1. The Threat Model of AI-Generated Code

The speaker argues that we are currently running untrusted code from the internet without sufficient oversight. Three primary threat scenarios are identified:

• Hallucination: The model generates syntactically correct but logically flawed code (e.g., infinite loops, bad imports, or missing base cases), which can crash production systems or exhaust compute resources.
• The "Over-helpful" LLM: The model attempts to be helpful by accessing sensitive environment variables, API keys, or database credentials to "configure" a task, inadvertently exposing secrets.
• Compromised Prompts:
  • Direct Injection: A user explicitly tells the LLM to ignore instructions and exfiltrate data.
  • Indirect Injection: The LLM processes an external document or webpage containing hidden, adversarial instructions.

Key Argument: AI agents operate with the developer's full production privileges (file system, network, database). If the code is compromised or flawed, it has the "keys to the kingdom."

2. Framework: Capability-Based Security

The speaker advocates for Capability-Based Security over traditional block-listing.

• Block-list (Ineffective): Trying to anticipate every dangerous system call or API.
• Allow-list (Recommended): Default deny everything. Explicitly grant only the specific capabilities (e.g., a specific database query method) required for the task.

3. Sandboxing Methodologies

The speaker presents two primary solutions based on the complexity of the task:

A. V8 Isolates (The "Fast Brain")

• Use Case: Quick functions, tool calls, plugins, and data transformation.
• Characteristics: Sub-millisecond startup, no file system, no process model, stateless.
• Implementation: Uses dynamic worker isolates. Network access is set to null by default. Bindings are used to pass only necessary interfaces (e.g., a restricted database query method).

B. Containers (The "Workbench")

• Use Case: Building/deploying apps, cloning repositories, installing npm packages, running dev servers.
• Characteristics: Full Linux environment, real file system, process management, networking.
• Implementation: Managed via a Durable Object (stateful coordinator) that orchestrates the container lifecycle.

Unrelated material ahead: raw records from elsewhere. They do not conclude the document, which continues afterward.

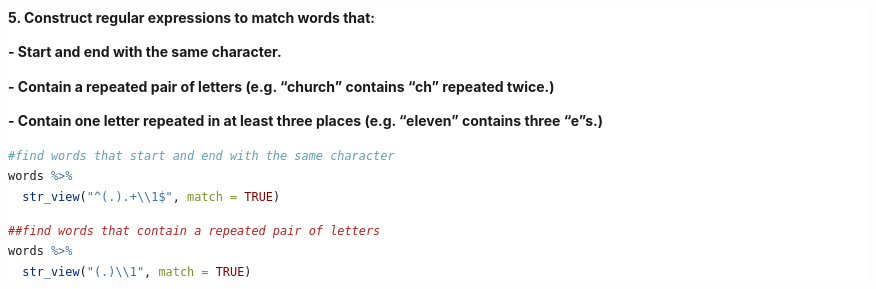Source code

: **5. Construct regular expressions to match words that:**

**- Start and end with the same character.**

**- Contain a repeated pair of letters (e.g. “church” contains “ch” repeated twice.)**

**- Contain one letter repeated in at least three places (e.g. “eleven” contains three “e”s.)**

``` r
#find words that start and end with the same character
words %>% 
  str_view("^(.).+\\1$", match = TRUE)
```



<script type="application/json" data-for="htmlwidget-a9f19dd44cb18b517647">{"x":{"html":"<ul>\n  <li><span class='match'>america<\/span><\/li>\n  <li><span class='match'>area<\/span><\/li>\n  <li><span class='match'>dad<\/span><\/li>\n  <li><span class='match'>dead<\/span><\/li>\n  <li><span class='match'>depend<\/span><\/li>\n  <li><span class='match'>educate<\/span><\/li>\n  <li><span class='match'>else<\/span><\/li>\n  <li><span class='match'>encourage<\/span><\/li>\n  <li><span class='match'>engine<\/span><\/li>\n  <li><span class='match'>europe<\/span><\/li>\n  <li><span class='match'>evidence<\/span><\/li>\n  <li><span class='match'>example<\/span><\/li>\n  <li><span class='match'>excuse<\/span><\/li>\n  <li><span class='match'>exercise<\/span><\/li>\n  <li><span class='match'>expense<\/span><\/li>\n  <li><span class='match'>experience<\/span><\/li>\n  <li><span class='match'>eye<\/span><\/li>\n  <li><span class='match'>health<\/span><\/li>\n  <li><span class='match'>high<\/span><\/li>\n  <li><span class='match'>knock<\/span><\/li>\n  <li><span class='match'>level<\/span><\/li>\n  <li><span class='match'>local<\/span><\/li>\n  <li><span class='match'>nation<\/span><\/li>\n  <li><span class='match'>non<\/span><\/li>\n  <li><span class='match'>rather<\/span><\/li>\n  <li><span class='match'>refer<\/span><\/li>\n  <li><span class='match'>remember<\/span><\/li>\n  <li><span class='match'>serious<\/span><\/li>\n  <li><span class='match'>stairs<\/span><\/li>\n  <li><span class='match'>test<\/span><\/li>\n  <li><span class='match'>tonight<\/span><\/li>\n  <li><span class='match'>transport<\/span><\/li>\n  <li><span class='match'>treat<\/span><\/li>\n  <li><span class='match'>trust<\/span><\/li>\n  <li><span class='match'>window<\/span><\/li>\n  <li><span class='match'>yesterday<\/span><\/li>\n<\/ul>"},"evals":[],"jsHooks":[]}</script>

``` r
##find words that contain a repeated pair of letters
words %>% 
  str_view("(.)\\1", match = TRUE)
```


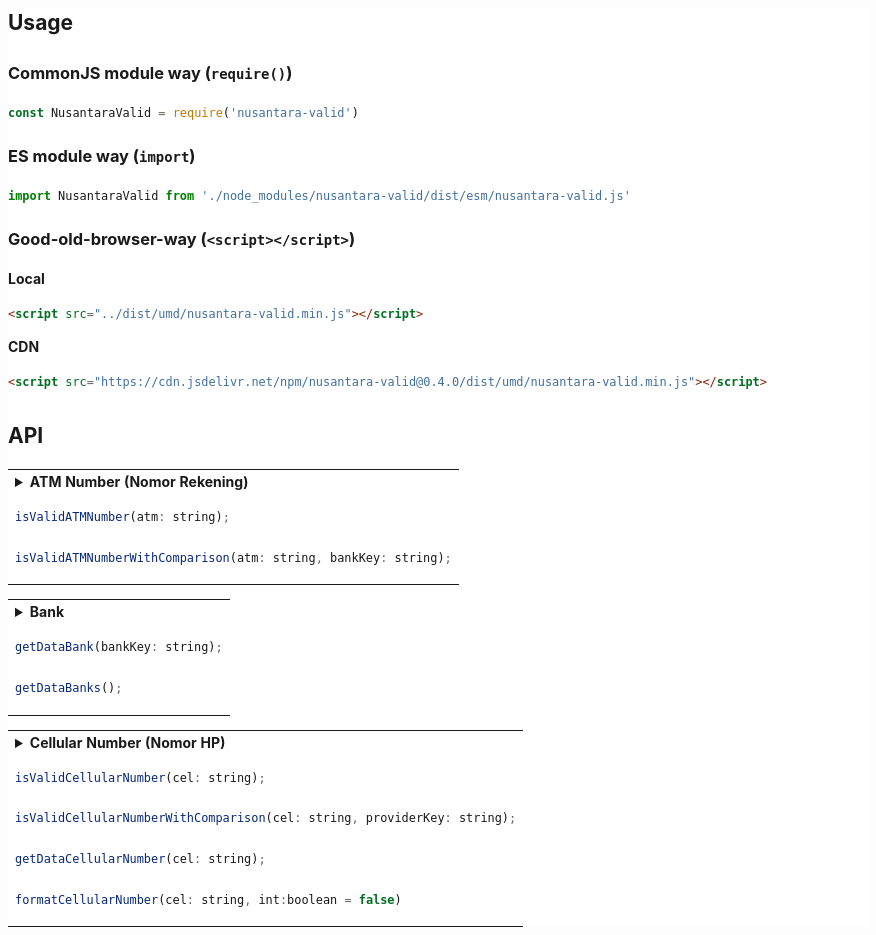 ## **Usage**

### CommonJS module way (`require()`)

``` javascript
const NusantaraValid = require('nusantara-valid')
```

### ES module way (`import`)

``` javascript
import NusantaraValid from './node_modules/nusantara-valid/dist/esm/nusantara-valid.js'
```

### Good-old-browser-way (`<script></script>`)

**Local**

``` html
<script src="../dist/umd/nusantara-valid.min.js"></script>
```

**CDN**

``` html
<script src="https://cdn.jsdelivr.net/npm/nusantara-valid@0.4.0/dist/umd/nusantara-valid.min.js"></script>
```

## **API**

<table><tbody><tr><td><details><summary><b>ATM Number (Nomor Rekening)</b>

``` javascript
isValidATMNumber(atm: string);

isValidATMNumberWithComparison(atm: string, bankKey: string);
```
</summary></details></td></tr></tbody></table>

<table><tbody><tr><td><details><summary><b>Bank</b>

``` javascript
getDataBank(bankKey: string);

getDataBanks();
```
</summary></details></td></tr></tbody></table>

<table><tbody><tr><td><details><summary><b>Cellular Number (Nomor HP)</b>

``` javascript
isValidCellularNumber(cel: string);

isValidCellularNumberWithComparison(cel: string, providerKey: string);

getDataCellularNumber(cel: string);

formatCellularNumber(cel: string, int:boolean = false)
```
</summary></details></td></tr></tbody></table>
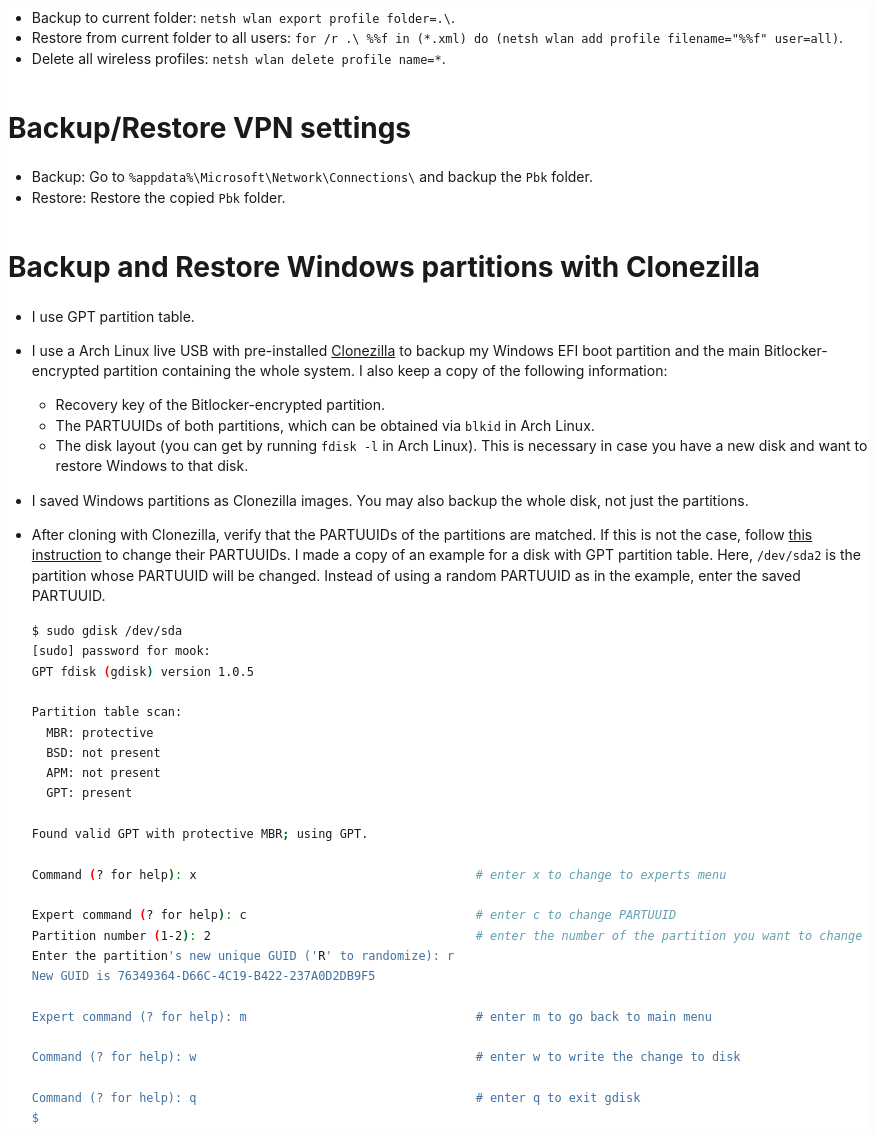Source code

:* Backup to current folder: `netsh wlan export profile folder=.\`.
* Restore from current folder to all users: `for /r .\ %%f in (*.xml) do (netsh wlan add profile filename="%%f" user=all)`.
* Delete all wireless profiles: `netsh wlan delete profile name=*`.

# Backup/Restore VPN settings

* Backup: Go to `%appdata%\Microsoft\Network\Connections\` and backup the `Pbk` folder.
* Restore: Restore the copied `Pbk` folder.

# Backup and Restore Windows partitions with Clonezilla

* I use GPT partition table.
* I use a Arch Linux live USB with pre-installed [Clonezilla](https://clonezilla.org/) to backup my Windows EFI boot partition and the main Bitlocker-encrypted partition containing the whole system. I also keep a copy of the following information:
  * Recovery key of the Bitlocker-encrypted partition.
  * The PARTUUIDs of both partitions, which can be obtained via `blkid` in Arch Linux.
  * The disk layout (you can get by running `fdisk -l` in Arch Linux). This is necessary in case you have a new disk and want to restore Windows to that disk.
* I saved Windows partitions as Clonezilla images. You may also backup the whole disk, not just the partitions.   
* After cloning with Clonezilla, verify that the PARTUUIDs of the partitions are matched. If this is not the case, follow [this instruction](https://askubuntu.com/a/1250232) to change their PARTUUIDs. I made a copy of an example for a disk with GPT partition table. Here, `/dev/sda2` is the partition whose PARTUUID will be changed. Instead of using a random PARTUUID as in the example, enter the saved PARTUUID.

  ```bash
  $ sudo gdisk /dev/sda
  [sudo] password for mook: 
  GPT fdisk (gdisk) version 1.0.5

  Partition table scan:
    MBR: protective
    BSD: not present
    APM: not present
    GPT: present

  Found valid GPT with protective MBR; using GPT.

  Command (? for help): x                                       # enter x to change to experts menu

  Expert command (? for help): c                                # enter c to change PARTUUID
  Partition number (1-2): 2                                     # enter the number of the partition you want to change
  Enter the partition's new unique GUID ('R' to randomize): r 
  New GUID is 76349364-D66C-4C19-B422-237A0D2DB9F5

  Expert command (? for help): m                                # enter m to go back to main menu

  Command (? for help): w                                       # enter w to write the change to disk

  Command (? for help): q                                       # enter q to exit gdisk
  $
  ```
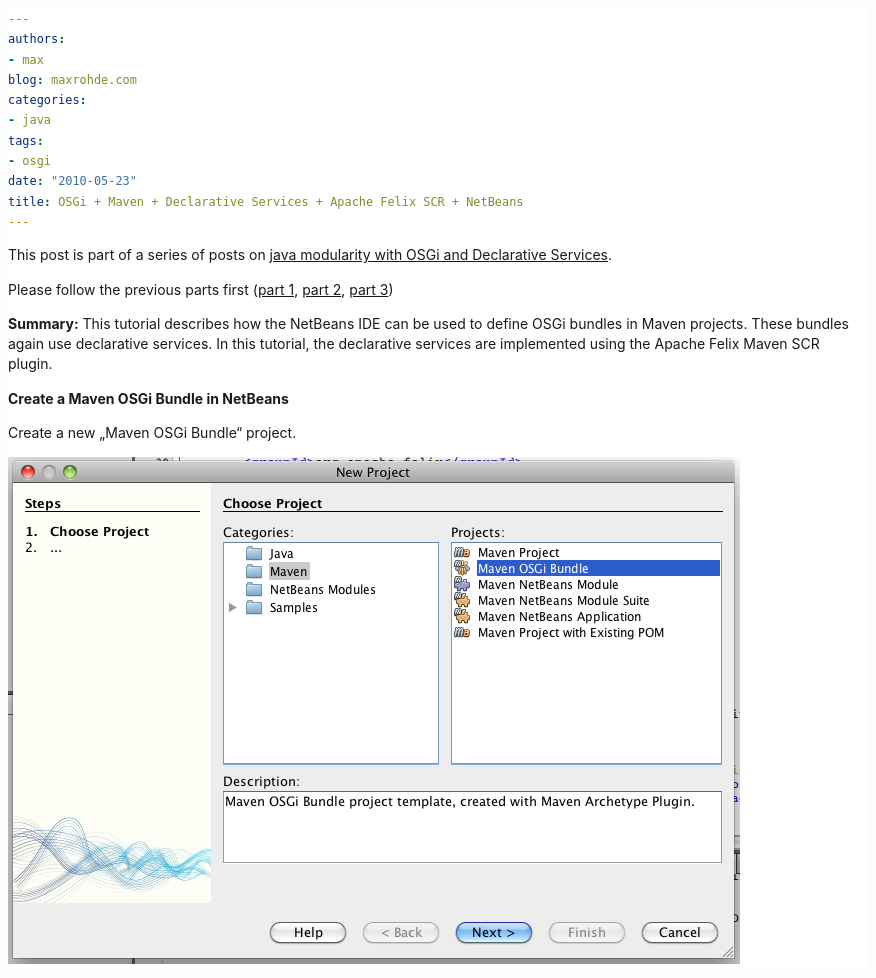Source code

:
 ```yaml
---
authors:
- max
blog: maxrohde.com
categories:
- java
tags:
- osgi
date: "2010-05-23"
title: OSGi + Maven + Declarative Services + Apache Felix SCR + NetBeans
---
```


This post is part of a series of posts on [java modularity with OSGi and Declarative Services](http://maxrohde.com/2010/05/26/java-modularity-tutorials-osgi-declarative-services-and-maven/).

Please follow the previous parts first ([part 1](http://maxrohde.com/2010/05/23/osgi-maven-declarative-services-eclipse/), [part 2](http://maxrohde.com/2010/05/23/osgi-maven-pax-runner-apache-felix-equinox/), [part 3](http://maxrohde.com/2010/05/24/creating-runtime-environments-for-osgi-declarative-services-in-eclipse/))

**Summary:** This tutorial describes how the NetBeans IDE can be used to define OSGi bundles in Maven projects. These bundles again use declarative services. In this tutorial, the declarative services are implemented using the Apache Felix Maven SCR plugin.

**Create a Maven OSGi Bundle in NetBeans**

Create a new „Maven OSGi Bundle“ project.

![bildschirmfoto2010-05-24um11-54-10.png](images/bildschirmfoto2010-05-24um11-54-10.png)
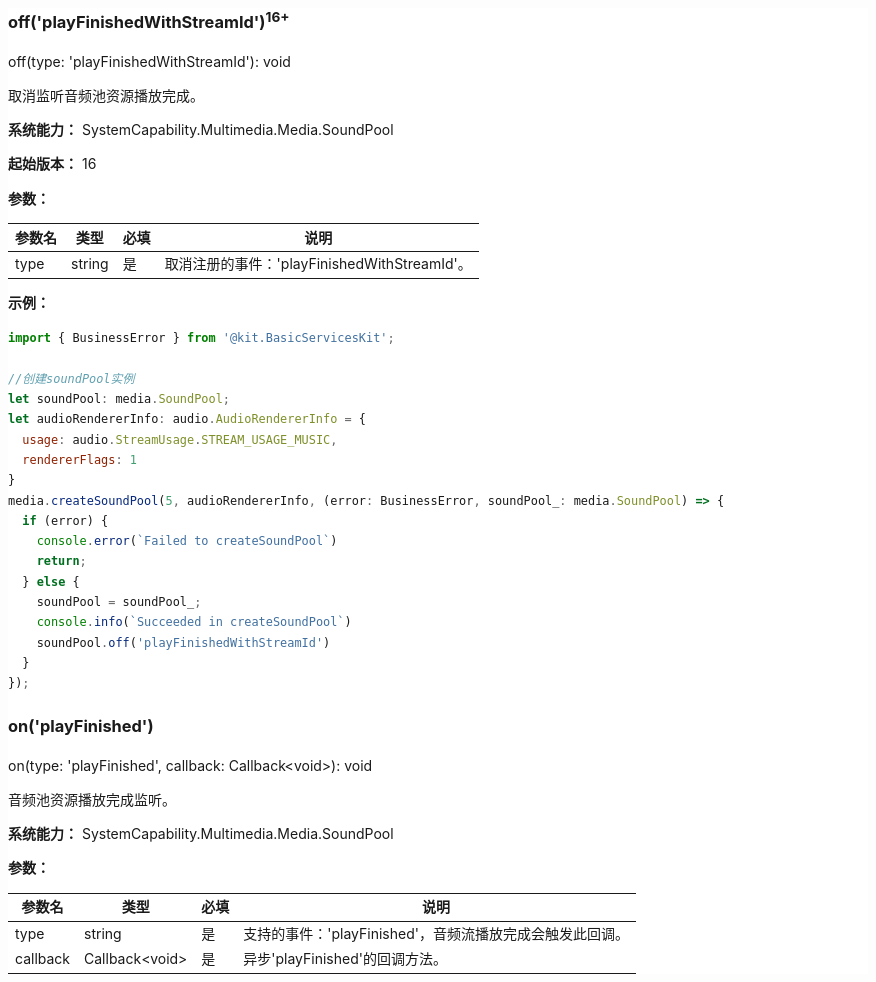### off('playFinishedWithStreamId')<sup>16+</sup>

off(type: 'playFinishedWithStreamId'): void

取消监听音频池资源播放完成。

**系统能力：** SystemCapability.Multimedia.Media.SoundPool

**起始版本：** 16

**参数：**

| 参数名 | 类型   | 必填 | 说明                                                         |
| ------ | ------ | ---- | ------------------------------------------------------------ |
| type   | string | 是   | 取消注册的事件：'playFinishedWithStreamId'。 |

**示例：**

```js
import { BusinessError } from '@kit.BasicServicesKit';

//创建soundPool实例
let soundPool: media.SoundPool;
let audioRendererInfo: audio.AudioRendererInfo = {
  usage: audio.StreamUsage.STREAM_USAGE_MUSIC,
  rendererFlags: 1
}
media.createSoundPool(5, audioRendererInfo, (error: BusinessError, soundPool_: media.SoundPool) => {
  if (error) {
    console.error(`Failed to createSoundPool`)
    return;
  } else {
    soundPool = soundPool_;
    console.info(`Succeeded in createSoundPool`)
    soundPool.off('playFinishedWithStreamId')
  }
});

```

### on('playFinished')

on(type: 'playFinished', callback: Callback\<void>): void

音频池资源播放完成监听。

**系统能力：** SystemCapability.Multimedia.Media.SoundPool

**参数：**

| 参数名   | 类型     | 必填 | 说明                                                         |
| -------- | -------- | ---- | ------------------------------------------------------------ |
| type     | string   | 是   | 支持的事件：'playFinished'，音频流播放完成会触发此回调。 |
| callback | Callback\<void> | 是   |  异步'playFinished'的回调方法。        |

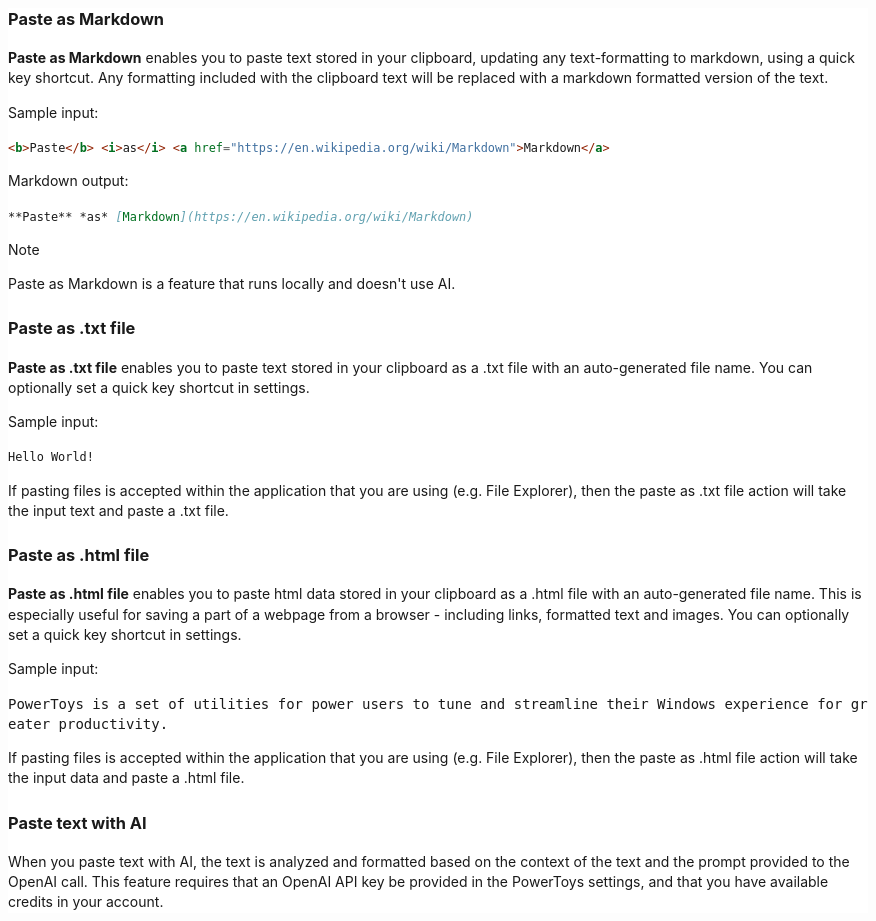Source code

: ### Paste as Markdown

**Paste as Markdown** enables you to paste text stored in your clipboard, updating any text-formatting to markdown, using a quick key shortcut. Any formatting included with the clipboard text will be replaced with a markdown formatted version of the text.

Sample input:

```html
<b>Paste</b> <i>as</i> <a href="https://en.wikipedia.org/wiki/Markdown">Markdown</a>
```

Markdown output:

```md
**Paste** *as* [Markdown](https://en.wikipedia.org/wiki/Markdown)
```

> [!NOTE]
> Paste as Markdown is a feature that runs locally and doesn't use AI.

### Paste as .txt file

**Paste as .txt file** enables you to paste text stored in your clipboard as a .txt file with an auto-generated file name. You can optionally set a quick key shortcut in settings.

Sample input:

```text
Hello World!
```

If pasting files is accepted within the application that you are using (e.g. File Explorer), then the paste as .txt file action will take the input text and paste a .txt file.

### Paste as .html file

**Paste as .html file** enables you to paste html data stored in your clipboard as a .html file with an auto-generated file name. This is especially useful for saving a part of a webpage from a browser - including links, formatted text and images. You can optionally set a quick key shortcut in settings.

Sample input:

<pre>
PowerToys is a set of utilities for power users to tune and streamline their Windows experience for greater productivity.
</pre>

If pasting files is accepted within the application that you are using (e.g. File Explorer), then the paste as .html file action will take the input data and paste a .html file.

### Paste text with AI

When you paste text with AI, the text is analyzed and formatted based on the context of the text and the prompt provided to the OpenAI call. This feature requires that an OpenAI API key be provided in the PowerToys settings, and that you have available credits in your account.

4. Practical Patterns for Production

• User Isolation: Always maintain a 1:1 ratio between users and sandboxes. Never share environments, as this creates a data leak vector.
• The Proxy Pattern: Never pass API keys or secrets into the sandbox. Instead, have the sandbox request a proxy endpoint on your server, which then attaches the secret and forwards the request to the external service.
• Cleanup: Use try...finally blocks to ensure containers are destroyed immediately after use to prevent resource waste and reduce the security surface area.
• Resource Limits: Enforce strict timeouts (e.g., 10 minutes) and memory/CPU caps to prevent Denial of Service (DoS) via infinite loops.

5. Decision Tree for Implementation

| Requirement | Recommended Tool | | :--- | :--- | | Needs file system, processes, or package installs? | Container | | Needs fast, lightweight, stateless execution? | Isolate |

Note: The speaker suggests using both in tandem—Isolates for the "thinking/tool-calling" loop and Containers for the "building/deployment" phase.

6. Universal Checklist for AI Sandboxing

1. Default Deny Network: Block all outbound traffic unless explicitly required.
2. Grant Minimal Capabilities: Only provide what is strictly necessary.
3. Isolate Per User: One sandbox per user, no exceptions.
4. Set Resource Limits: Cap CPU, memory, and execution time.
5. Keep Secrets Outside: Use the proxy pattern.
6. Cleanup: Destroy sandboxes immediately after use.
7. Log Everything: Maintain an audit trail of what code ran and when.
8. Validate Input: Perform basic syntax and security checks before execution.

Synthesis

The core takeaway is that AI-generated code is untrusted code. Developers must stop treating LLMs as "magic" and start treating their output with the same security rigor applied to third-party code. By implementing a strict capability-based security model and choosing the appropriate sandbox (Isolates vs. Containers), developers can leverage the productivity gains of AI without compromising their production infrastructure. As the speaker notes: "The cost of an extra sandbox is always less than the cost of a data leak."